**ESTRATTO DEL TESTO**
=======

Sovrintendenti comparati: Emma Carelli vs Alexander Pereira.

Esito scontato quello dell’affaire Pereira: nel dubbio se tirare fuori gli attributi, assumere una decisione forte, che per certi versi avesse quale presupposto un “ forse abbiamo sbagliato”, oppure tacere dimostrando quale colonia culturale siamo ormai, si è optato per il tertium genus a termine per l’Expo, questa ara laica cui tutto si sacrifica e si piega, con possibilità, “se il pupo fa il bravo”, di rinnovo fino a quella che era la scadenza naturale ed originaria del contratto. Spettacolo consono ai tempi. Spettacolo da cui escono tutti male Pereira per un clamoroso conflitto di interesse, la Scala per questa fumosità e ambiguità di rapporti (mi RIFIUTO di credere che Pereira abbia agito all’insaputa della Scala), Pisapia e Ministero per la squallida soluzione trovata (un colpo al cerchio e uno alla botte)… Francamente credo che se Pereira avesse avuto un po’ di dignità non avrebbe accettato un compromesso del genere. Insomma questi danno tutta la colpa a lui, ma certamente la Scala è complice e lo è nell’offrire questa soluzione. Altro non aggiungo in punto lo ha fatto egregiamente sulle pagine del massimo quotidiano milanese Ugo Savoia e, quindi,parafrasi e parodie non ci interessano.

Possiamo fare un po’ di profezia di quella per cui non servono tarocchi e sfere di cristallo, ma solo buon senso: adesso per salvare il mezzo salvato partiranno campagne di stampa, comitati anti fischio, cori di osanna in modo tale, che le pecore di Animal Farm, si umanizzino. A vergogna, si aggiunge vergogna.

Una signora, nel senso di donna coniugata, lavoratrice sulle tavole del palcoscenico e negli adiacenti locali un secolo avrebbe commentato un siffatto accadimento con una scarica di bestemmie in napoletano stretto. Non possiamo riportarle, ma la signora, che rispondeva al nome di Emma Carelli coniugata Mocchi soprano, patronessa del Verismo che più verista non si poteva, costretta a gestire il teatro Costanzi di Roma le relative tournee in Sud America quando il consorte, socialista della prima ora, godeva dell’ospitale Regina Coeli. Lauri Volpi ne ricorda in “voci paralleli “gli scoppi di ira, Nazareno de Angelis, sodale politico di Mocchi, nella propria autobiografia ne parla come di una valida direttrice di teatro, dotata di grande orecchio (riservando il peggio degli insulti al marito). Gestì il teatro Costanzi dal 1912 al 1926. Siamo andati spigolando nella stagioni Carellli/Mocchi per capire i presupposti delle scelte e fare, pur in attesa della prima stagione Pereira, differenze e distinguo.

La prima differenza che balza agli occhi: la Carelli non cantò quasi mai nel teatro che gestiva, limitandosi alla prima italiana di Elettra ed a qualche recita di Cavalleria ed Iris. E’ vero che la cantante era prossima al capolinea, ma altrove occasionalmente si esibiva. Primo esempio di onestà e di attenzione a non agire in conflitto di interessi, autoscritturandosi.

=======

**DATI DI INGRESSO**
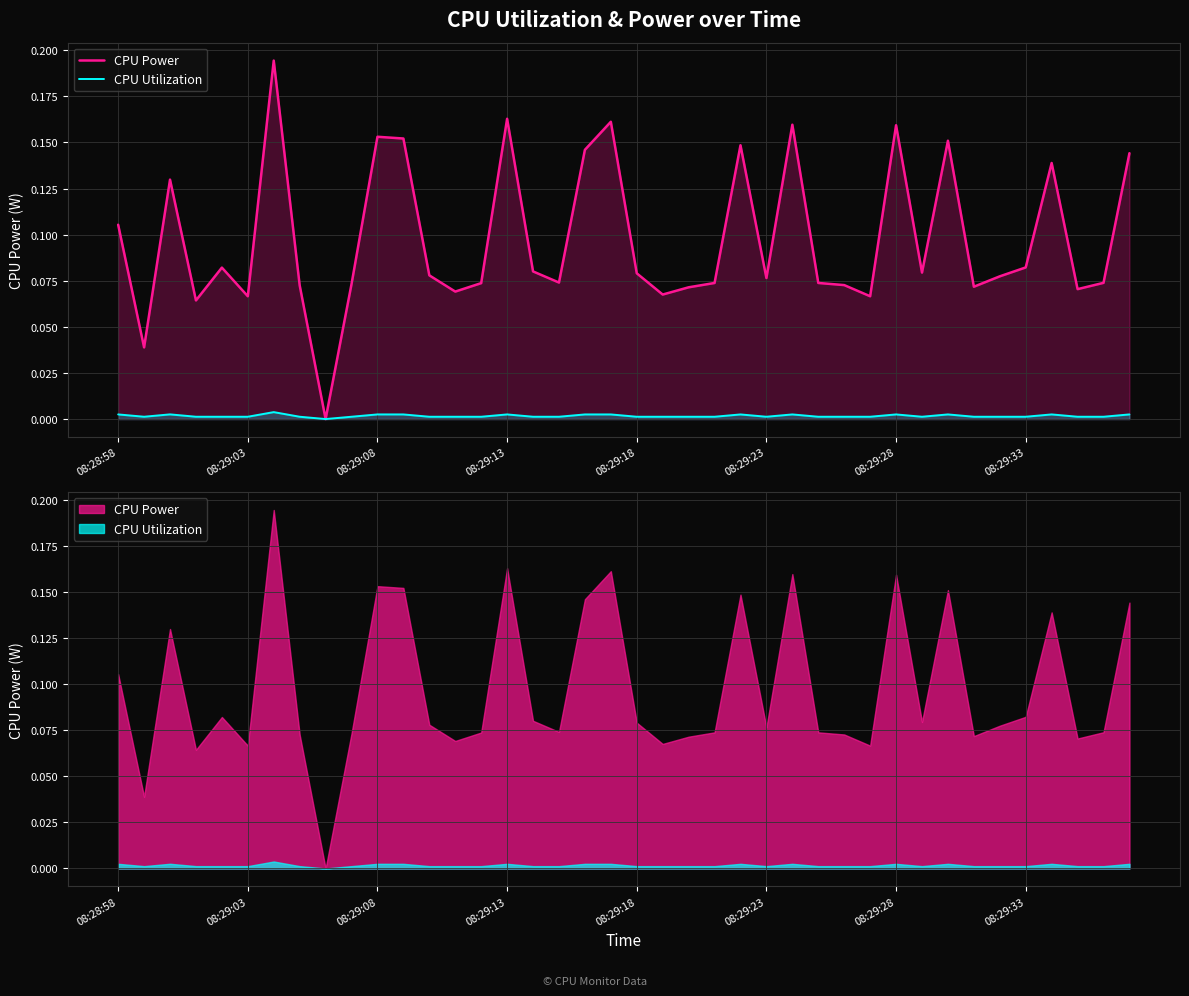

How many lines are shown in the chart?

2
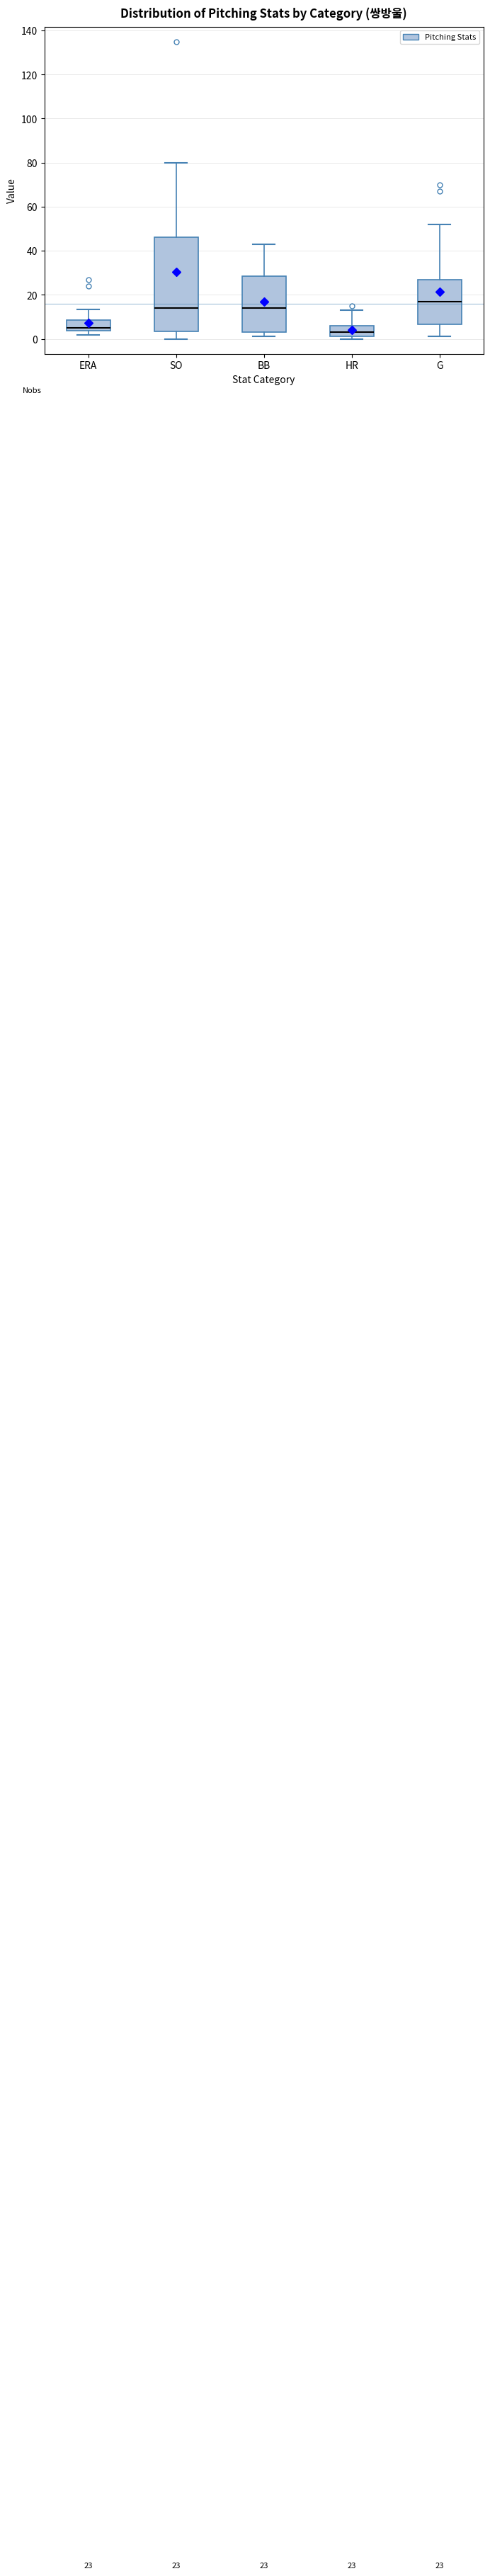

Which box is the tallest, from its lower edge to its upper edge?

SO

=======

**DETTAGLI DELL'ESERCIZIO**
Secondo il testo che confronta Emma Carelli e Alexander Pereira, in quali anni Emma Carelli gestì il teatro Costanzi?

**RISULTATO**
Dal 1912 al 1926.